BOSH VMs command reports a diego_cell is failing, however, when we BOSH SSH to the Diego cell, all services are up and running. If we stop and start all services (Monit stop/start all) BOSH will still report the diego_cell as failing.
Note- The diego_cell can be running also with this symptom, but deployment changes can hang trying to update the instance.
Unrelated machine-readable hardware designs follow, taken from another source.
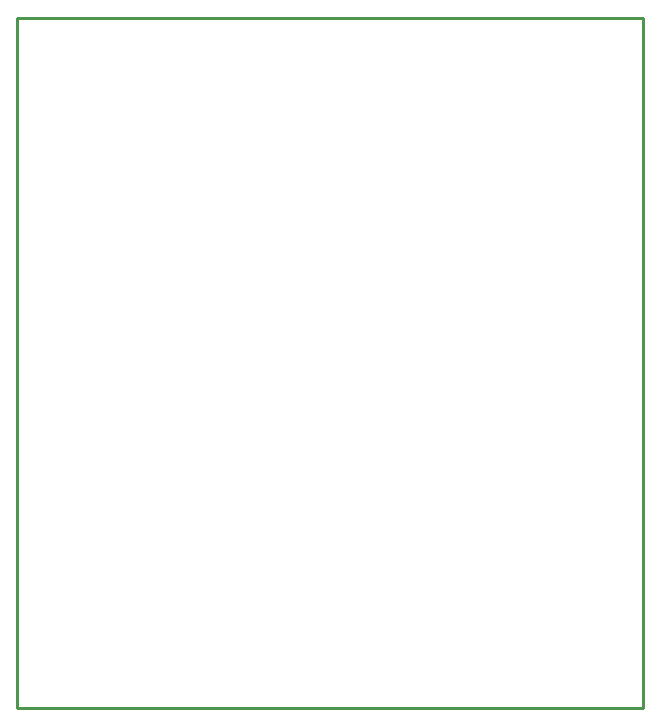
<source format=gko>
G04*
G04 #@! TF.GenerationSoftware,Altium Limited,Altium Designer,19.1.6 (110)*
G04*
G04 Layer_Color=16711935*
%FSLAX25Y25*%
%MOIN*%
G70*
G01*
G75*
%ADD11C,0.01000*%
%ADD66C,0.00000*%
D11*
Y229961D01*
X208701D01*
Y0D02*
Y229961D01*
X0Y0D02*
X208701D01*
D66*
X47500Y229961D02*
X50000Y230000D01*
X110000D01*
X208701Y229961D01*
Y0D02*
Y229961D01*
X0Y0D02*
X208701D01*
X0D02*
Y229961D01*
X47500D01*
M02*

</source>
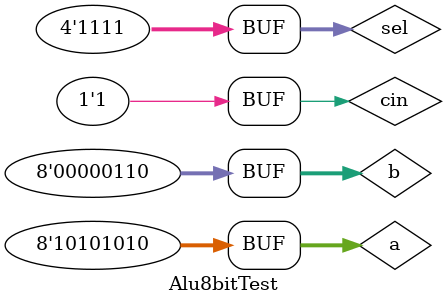
<source format=v>
module Alu8bitTest;
	`timescale 1ns/1ps
	reg [7:0]a,b;
	reg cin;
	reg [3:0] sel;
	wire [7:0]s;
	wire cout;
	
	Alu8bit alu(s,cout,a,b,cin,sel);
	
	initial 
begin
  
	$monitor($time," a = %b b = %b cin = %b *** sel = %b *** s = %b cout = %b",a,b,cin,sel,s,cout);
	a=8'b01110011; b=8'b110101111; cin=1'b0; sel=4'b0000;
	#20
	a=8'b00110010; b=8'b10110000; cin=1'b0; sel=4'b0100;
	#30
	a=8'b00001010; b=8'b00001111; cin=1'b0; sel=4'b1000;
	#50
	a=8'b01001010; b=8'b00001000; cin=1'b0; sel=4'b1100;
	#100
	a=8'b10001110; b=8'b00000110; cin=1'b0; sel=4'b1101;
	#120
	a=8'b10001110; b=8'b00000110; cin=1'b1; sel=4'b1101;
	#150
	a=8'b10101010; b=8'b00000110; cin=1'b0; sel=4'b1110;
	#160
	a=8'b10101010; b=8'b00000110; cin=1'b1; sel=4'b1110;
	#180
	a=8'b01111111; b=8'b00000110; cin=1'b0; sel=4'b1111;
	#190
	a=8'b10101010; b=8'b00000110; cin=1'b1; sel=4'b1111;
  end
endmodule


</source>
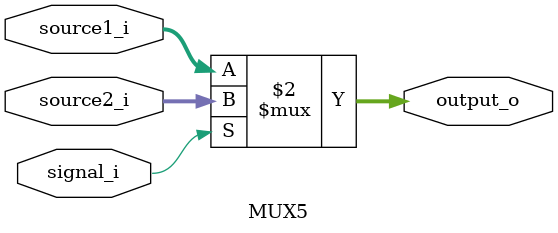
<source format=v>
module MUX5
(
    source1_i,
    source2_i,
    signal_i,
    output_o
);


// Interface
input  [4:0] source1_i;
input  [4:0] source2_i;
input  [0:0] signal_i;

output  reg [4:0]  output_o = 0;

// Calculate
always @(*) begin
    output_o = (signal_i)? source2_i: source1_i;
end

endmodule
</source>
diego_cell/5 (7a9e0058-33a8-409f-ad50-2604c92b2b22) | failing
All requests are queued up due to the process stuck in D state:
diego_cell/b051d335-3fab-4150-8726-6ef1f0461015:~# ps -efly | grep ^D D root 4030014 2 0 80 0 0 0 msleep Jul05 ? 00:02:18 [kworker/u16:1] D root 4043789 4043780 0 70 -10 188 2224 copy_n Jul05 ? 00:00:00 /proc/self/exe init D root 4043812 4043803 0 70 -10 188 2224 copy_n Jul05 ? 00:00:00 /proc/self/exe init diego_cell/b051d335-3fab-4150-8726-6ef1f0461015:~# ps -ef | grep 4043789 root 2112360 2110853 0 14:19 pts/1 00:00:00 grep --color=auto 4043789 root 4043789 4043780 0 Jul05 ? 00:00:00 /proc/self/exe init
Garden logs report the following:
{"timestamp":"1499693976.045541048","source":"guardian","message":"guardian.start.looking-for-properties.failed-restoring-container","log_level":2,"data":{"error":"loading 39f44873-db7a-49c9-42f7-be2f734870f8: property not found: kawasaki.host-interface","handle":"39f44873-db7a-49c9-42f7-be2f734870f8","session":"7.3"}} {"timestamp":"1499693976.045624018","source":"guardian","message":"guardian.start.looking-for-properties.failed-restoring-container","log_level":2,"data":{"error":"loading 63d9ae5d-1dca-4821-61f7-0ffa44797213: property not found: kawasaki.host-interface","handle":"63d9ae5d-1dca-4821-61f7-0ffa44797213","session":"7.4"}} {"timestamp":"1499693976.045707941","source":"guardian","message":"guardian.start.looking-for-properties.failed-restoring-container","log_level":2,"data":{"error":"loading 69043dd0-bc30-4b55-5463-b26ed81e5fba: property not found: kawasaki.host-interface","handle":"69043dd0-bc30-4b55-5463-b26ed81e5fba","session":"7.5"}}
The exact cause is currently unknown. State D = uninterruptible sleep (usually IO) could be a probable cause.
The only solution is to reboot the VM from the IaaS side. If the reboot fails to stop the VM, then the customer will need to delete the VM via the IaaS. If the resurrector is enabled, it will recreate the VM in a few mins.
Note - bosh stop <instance name> <instance no.> will not help resolve the issue.